Investigating strain between phase-segregated domains in Cu-deficient CuInP2S6

TL;DR

This study investigates the strain between phase-segregated domains in Cu-deficient CuInP2S6, revealing how Cu deficiency induces lattice strains, phase separation, and affects optical properties, with implications for ferroelectric material engineering.

Contribution

The paper provides a detailed analysis of strain evolution in Cu-deficient CuInP2S6 using spectroscopic and computational methods, highlighting the relationship between composition, phase segregation, and lattice strain.

Findings

Maximum strain occurs at Cu/In ratio of 0.33.

Raman and infrared peak shifts correlate with lattice strain.

Optical bandgap decreases with Cu deficiency, reaching ~2.3 eV.

Abstract

CuInP2S6 (CIPS) is an emerging layered ferroelectric material with a TC above room temperature. When synthesized with Cu deficiencies (i.e., Cu1-xIn1+x/3P2S6), the material segregates into CIPS and In4/3P2S6 (IPS) self-assembled heterostructures within the same single crystal.
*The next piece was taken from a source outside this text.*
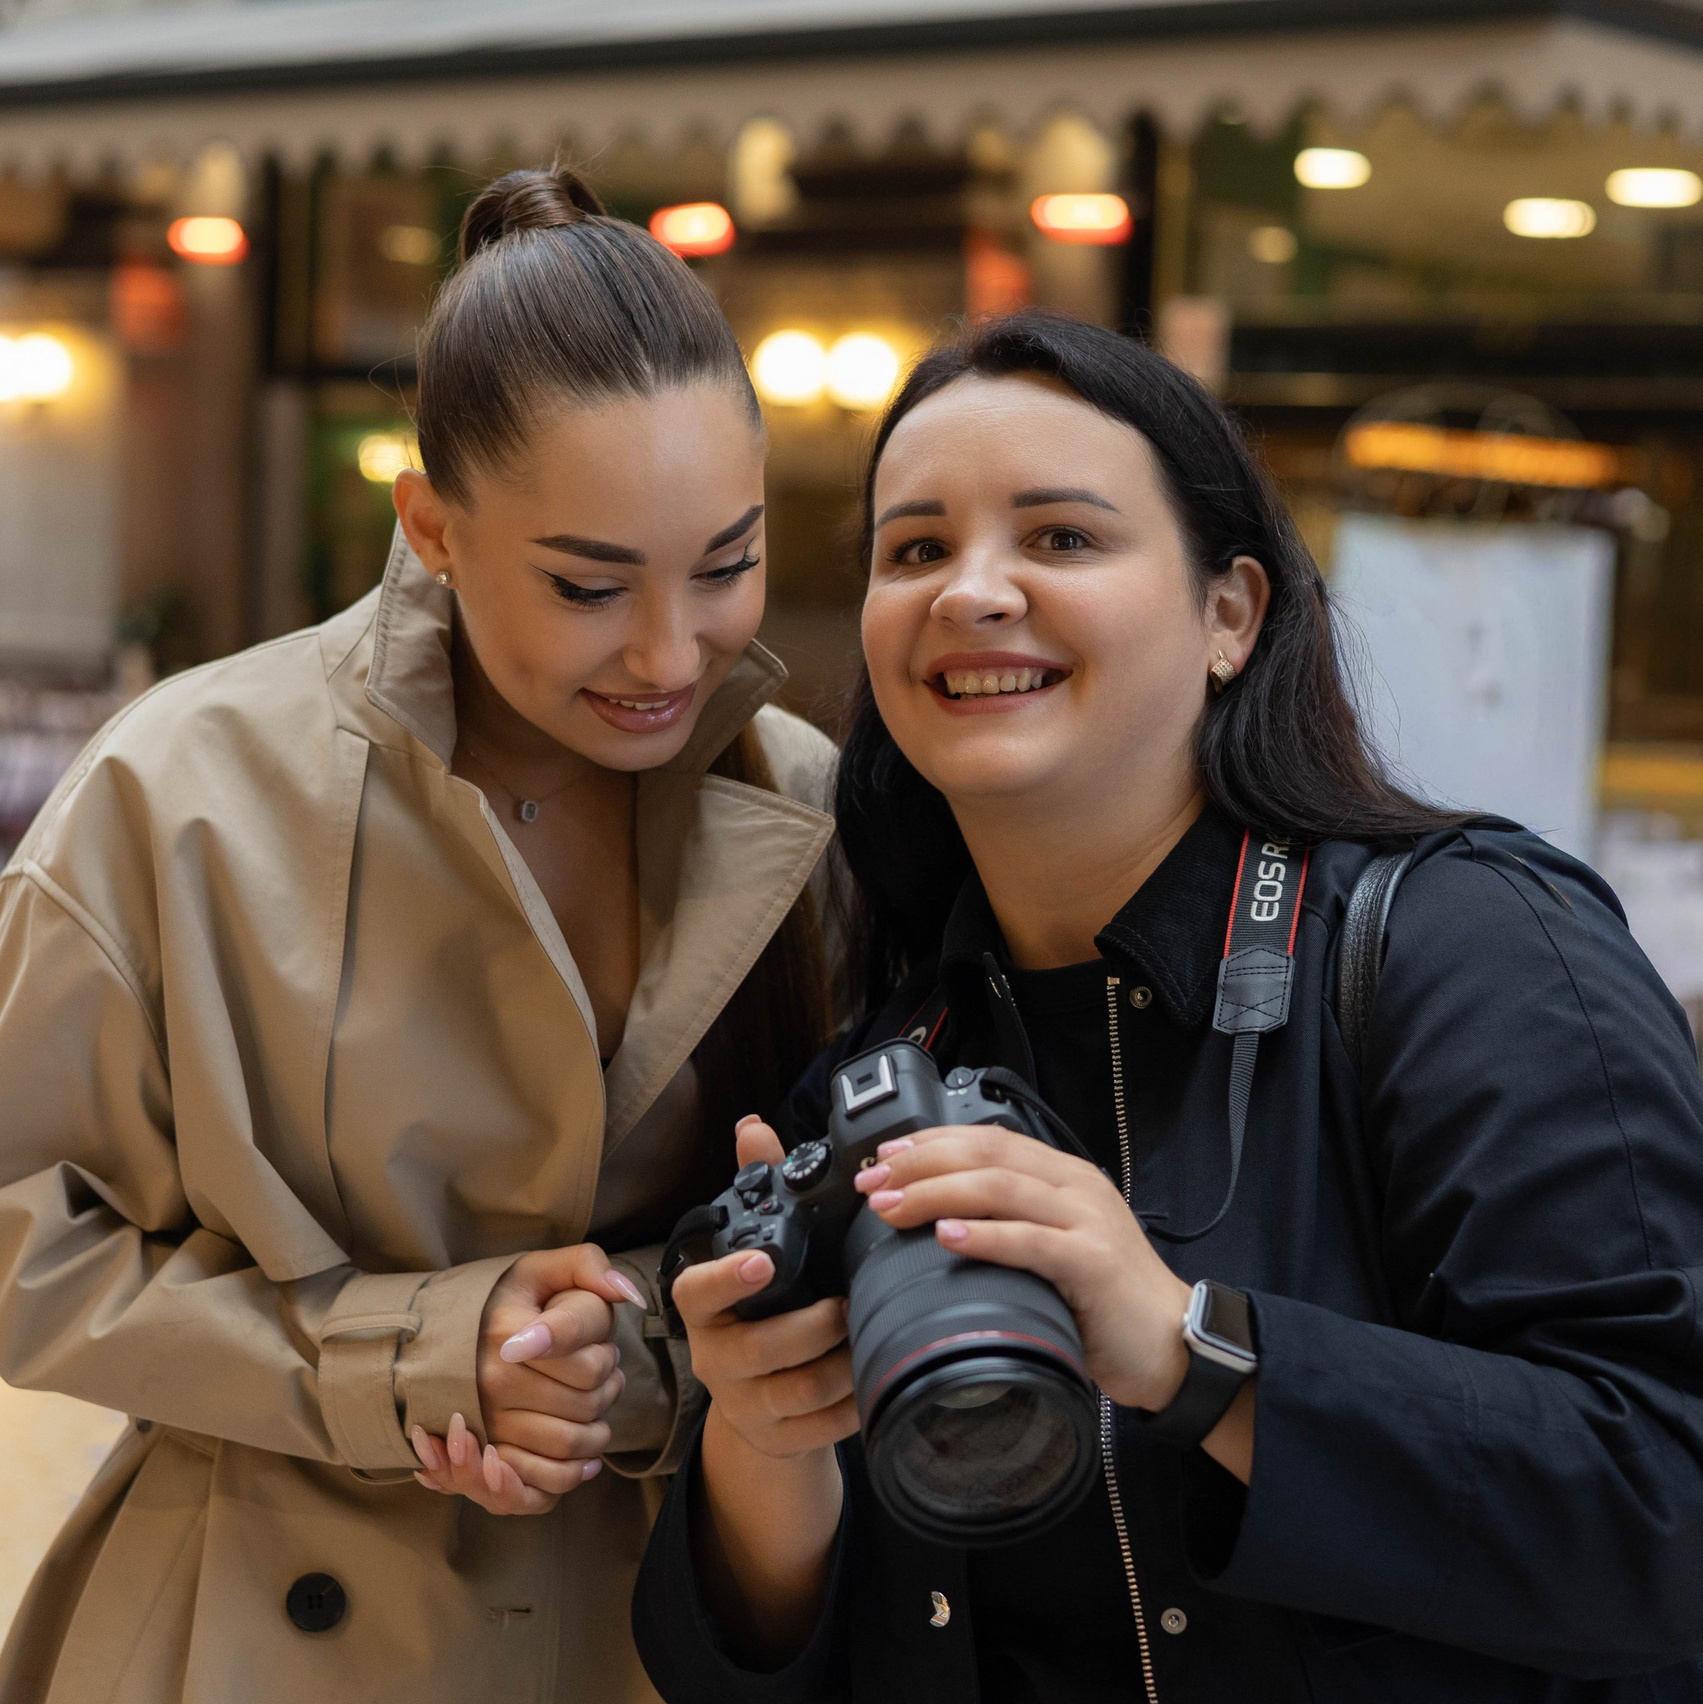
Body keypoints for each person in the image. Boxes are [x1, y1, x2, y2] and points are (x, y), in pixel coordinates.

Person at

This segregation results in significant in-plane and out-of-plane strains between the CIPS and IPS phases as the volume fraction of CIPS (IPS) domains shrink (grow) with decreasing Cu fraction. Here, we synthesized CIPS with varying amounts of Cu (x = 0, 0.2, 0.3, 0.4, 0.5, 0.7, 0.8 and 1) and measured the strains between the CIPS and IPS phases through the evolution of the respective Raman, infrared, and optical reflectance spectra. Density functional theory calculations revealed vibrational modes unique to the CIPS and IPS phases, which can be used to distinguish between the two phases through two-dimensional Raman mapping. A comparison of the composition-dependent frequencies and intensities of the CIPS and IPS Raman peaks showed interesting trends with decreasing CIPS phase fraction (i.e., Cu/In ratio). Our data reveal red- and blue-shifted Raman and infrared peak frequencies that we correlate to lattice strains arising from the segregation of the material into CIPS and IPS chemical domains. The strain is highest for a Cu/In ratio of 0.33 (Cu0.4In1.2P2S6), which we attribute to equal and opposite strains exerted by the CIPS and IPS phases on each other. In addition, bandgaps extracted from the optical reflectance spectra revealed a decrease in values, with the lowest value (~ 2.3 eV) for Cu0.4In1.2P2S6.